_Document section_.
22-25 May 2019
Kyiv, Ukraine
Europe/Kiev timezone

Dynamics of magnetic domain wall motion in cylindrical nanowires

23 May 2019, 11:40
Invited talk


Dr Olivier Fruchart (Univ. Grenoble Alpes, CNRS, CEA)


The investigation of magnetization dynamics underpinning domain wall motion in one-dimensional conduits, has been a very active research topic over the past two decades. Reports first considered motion under magnetic field, later under spin-polarized current. Experiments have been performed nearly exclusively on thin-film conduits, for ease of fabrication and inspection. This allowed a clear understanding of the physics at play, and went up to demonstrators of a flat race-track memory. In parallel, theory has predicted peculiarities in cylindrical nanowires, with new topologies of domain walls. In particular, one expects that the so-called Bloch-point wall is not subject to Walker-type instabilities, and should allow one to reach the magnonic regime for domain wall motion.

I will present emerging results of magnetization dynamics in such systems. These have been performed based on nanowires made of electroplated soft magnetic materials, with diameter in the range 100-150nm.

Motion under magnetic field may give rise to the dynamic change of topology of domain walls, from Bloch-point type to transverse type, in contradiction with the theoretical predictions. FIG1 illustrates this, featuring a tail-to-tail DW in its thin section. The experiments are partly reproduced by micromagnetic simulations. These results partly put at stake the existing knowledge on such walls.

_Given material_.

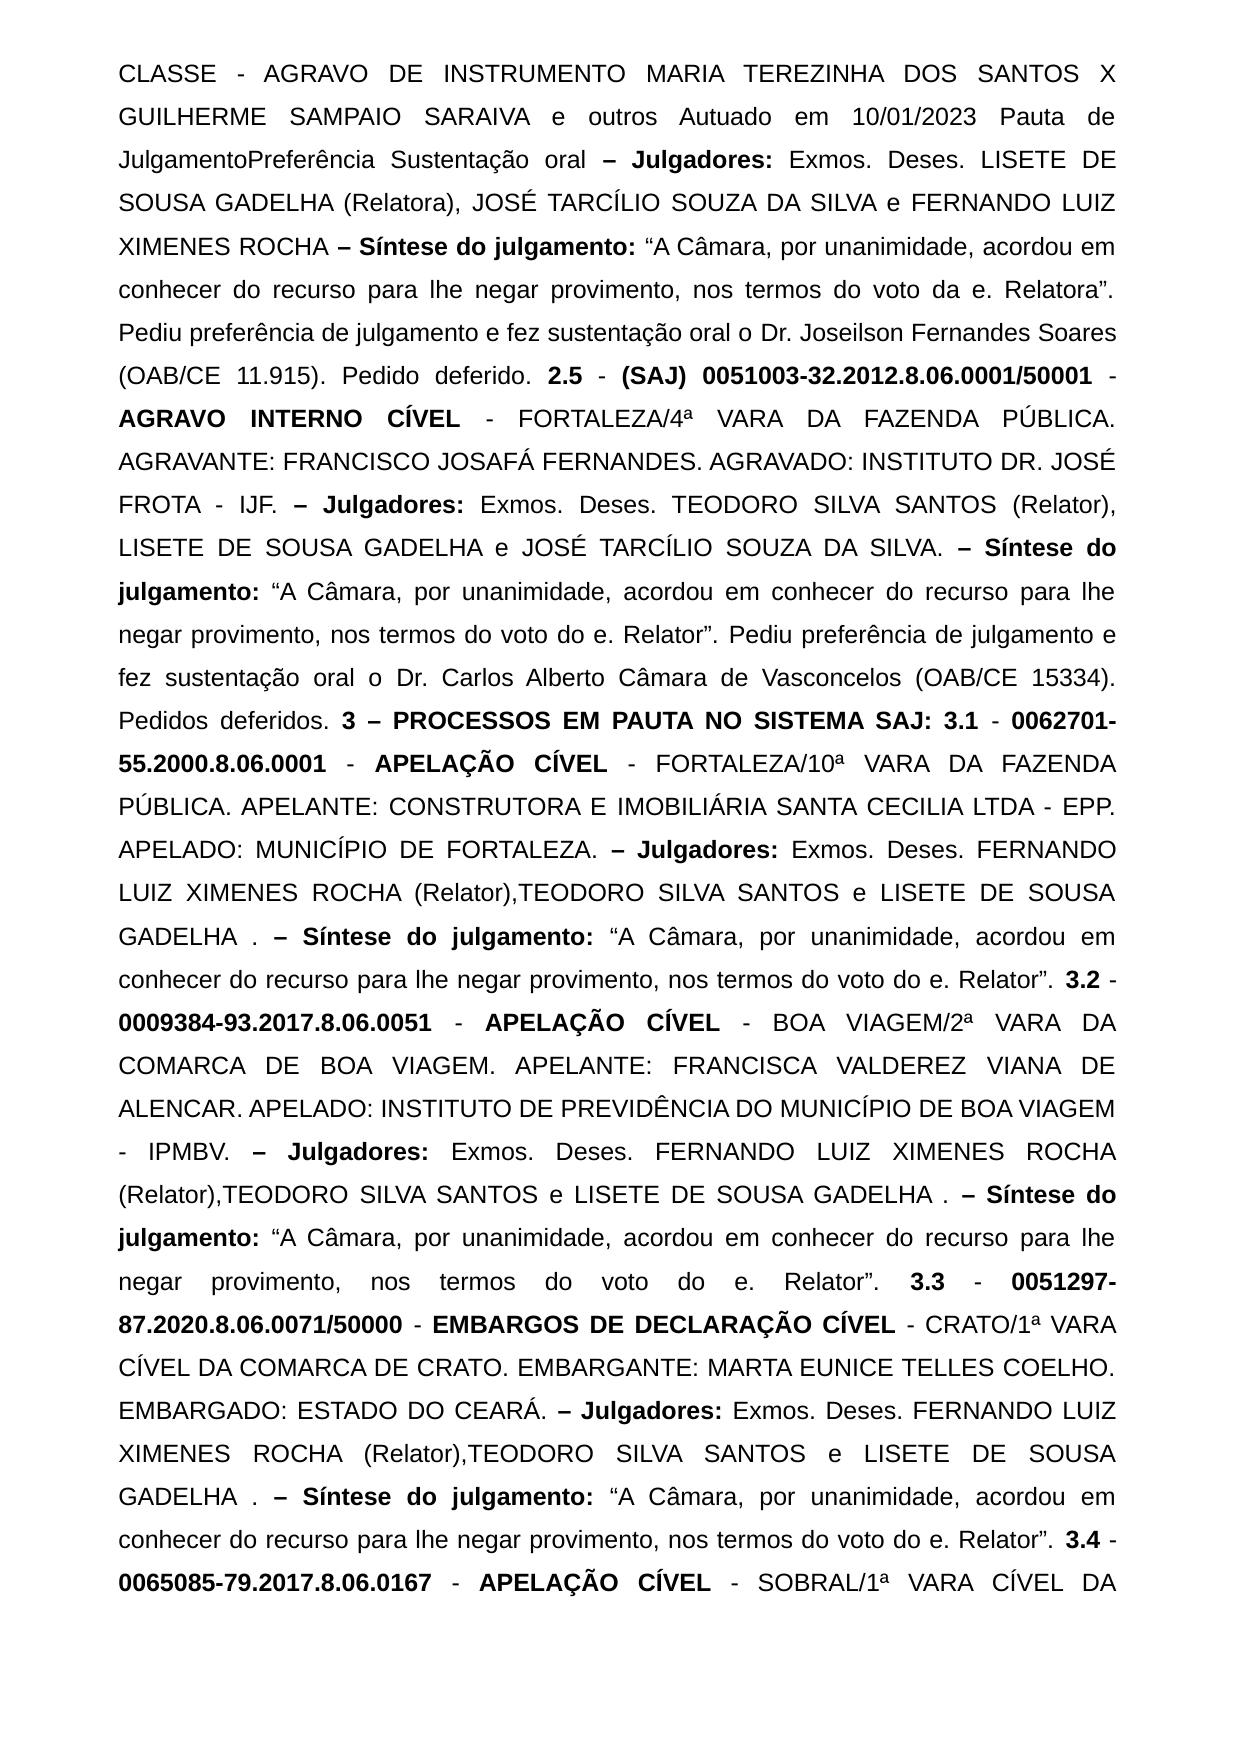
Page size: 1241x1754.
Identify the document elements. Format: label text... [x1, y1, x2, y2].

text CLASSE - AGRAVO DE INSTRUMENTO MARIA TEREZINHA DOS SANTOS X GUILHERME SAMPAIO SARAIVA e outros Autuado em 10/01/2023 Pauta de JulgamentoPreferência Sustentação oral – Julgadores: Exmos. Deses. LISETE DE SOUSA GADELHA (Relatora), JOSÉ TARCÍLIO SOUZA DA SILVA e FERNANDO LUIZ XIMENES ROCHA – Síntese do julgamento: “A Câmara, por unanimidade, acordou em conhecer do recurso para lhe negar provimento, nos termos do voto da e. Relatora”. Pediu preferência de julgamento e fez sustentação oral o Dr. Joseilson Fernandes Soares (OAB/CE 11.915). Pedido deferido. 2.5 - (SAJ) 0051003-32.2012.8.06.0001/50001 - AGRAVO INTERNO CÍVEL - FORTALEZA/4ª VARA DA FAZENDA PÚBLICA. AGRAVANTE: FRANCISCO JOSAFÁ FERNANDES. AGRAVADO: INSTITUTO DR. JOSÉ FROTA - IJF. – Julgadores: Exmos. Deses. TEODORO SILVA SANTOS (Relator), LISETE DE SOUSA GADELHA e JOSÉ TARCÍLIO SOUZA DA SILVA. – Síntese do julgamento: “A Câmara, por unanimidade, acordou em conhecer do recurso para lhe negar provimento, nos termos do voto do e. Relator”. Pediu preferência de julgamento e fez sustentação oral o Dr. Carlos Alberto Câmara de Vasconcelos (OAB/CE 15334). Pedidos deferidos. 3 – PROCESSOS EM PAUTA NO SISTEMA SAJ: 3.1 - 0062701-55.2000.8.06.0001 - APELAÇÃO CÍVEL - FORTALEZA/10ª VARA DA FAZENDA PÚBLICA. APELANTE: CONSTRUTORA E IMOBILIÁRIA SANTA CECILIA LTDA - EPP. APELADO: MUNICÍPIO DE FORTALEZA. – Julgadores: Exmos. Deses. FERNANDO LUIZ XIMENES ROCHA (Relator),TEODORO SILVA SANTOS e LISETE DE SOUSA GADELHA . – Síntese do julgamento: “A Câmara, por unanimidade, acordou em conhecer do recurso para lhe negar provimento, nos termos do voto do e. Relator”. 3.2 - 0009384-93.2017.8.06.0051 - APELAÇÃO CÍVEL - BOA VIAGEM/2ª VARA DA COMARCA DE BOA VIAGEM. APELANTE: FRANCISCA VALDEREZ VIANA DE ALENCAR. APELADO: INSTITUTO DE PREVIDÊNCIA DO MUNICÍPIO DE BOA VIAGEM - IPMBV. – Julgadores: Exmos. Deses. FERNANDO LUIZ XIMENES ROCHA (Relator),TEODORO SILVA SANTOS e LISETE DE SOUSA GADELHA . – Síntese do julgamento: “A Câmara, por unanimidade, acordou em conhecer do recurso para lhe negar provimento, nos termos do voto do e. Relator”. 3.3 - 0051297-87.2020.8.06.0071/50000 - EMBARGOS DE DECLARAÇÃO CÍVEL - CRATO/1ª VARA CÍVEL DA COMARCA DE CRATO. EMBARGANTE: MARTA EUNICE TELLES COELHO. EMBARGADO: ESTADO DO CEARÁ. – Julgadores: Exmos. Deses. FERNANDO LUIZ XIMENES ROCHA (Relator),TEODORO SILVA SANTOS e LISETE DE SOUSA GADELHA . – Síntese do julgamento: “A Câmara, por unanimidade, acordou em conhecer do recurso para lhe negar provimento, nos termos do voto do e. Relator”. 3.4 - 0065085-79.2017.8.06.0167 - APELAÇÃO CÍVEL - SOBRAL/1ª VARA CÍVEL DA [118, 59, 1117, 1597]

_Required work_.
- 1) In the abstract on domain wall motion in cylindrical nanowires, what diameter range do the nanowires have?
- 2) List the institutions given as the speaker's affiliation in the abstract on domain wall motion in cylindrical nanowires.
- 3) Carry on writing the abstract on domain wall motion in cylindrical nanowires, starting after its final sentence.

_Written responses_.
- 1) 100-150 nm

- 2)
Univ. Grenoble Alpes
CNRS
CEA

- 3)
FIG1. XMCD-PEEM views under zero magnetic field of the shadow of a 140 nm-diameter Fe20Ni80 nanowire. Arrows stand for magnetization in the domains, and the vertical dotted line indicates the diameter modulation. a)-b) and c)-d) are two sequences initialized with a BPW followed by the application of a quasistatic field with strength 12 mT and 24 mT, respectively, as indicated in the final image. e) follows d), after application of -16 mT.

Motion under electric current highlights the crucial effect of the OErsted field, an ingredient which had been overlooked in most theoretical works so far. We show that the Oersted field stabilizes Bloch-point domain walls, and selects the sign of their azimuthal circulation. We moved such walls under current, at a speed exceeding 500m/s (See FIG2). Experimental results are reproduced quantitatively using micromagnetic simulations.

FIG2. Domain wall speed versus density of the electric current flowing in the wire, monitored with either XMCD-PEEM or MFM. Error bars are largely related to the rounded shape of the electric pulses, related to the limited bandwidth of the measurement setups

Primary author

Dr Olivier Fruchart (Univ. Grenoble Alpes, CNRS, CEA)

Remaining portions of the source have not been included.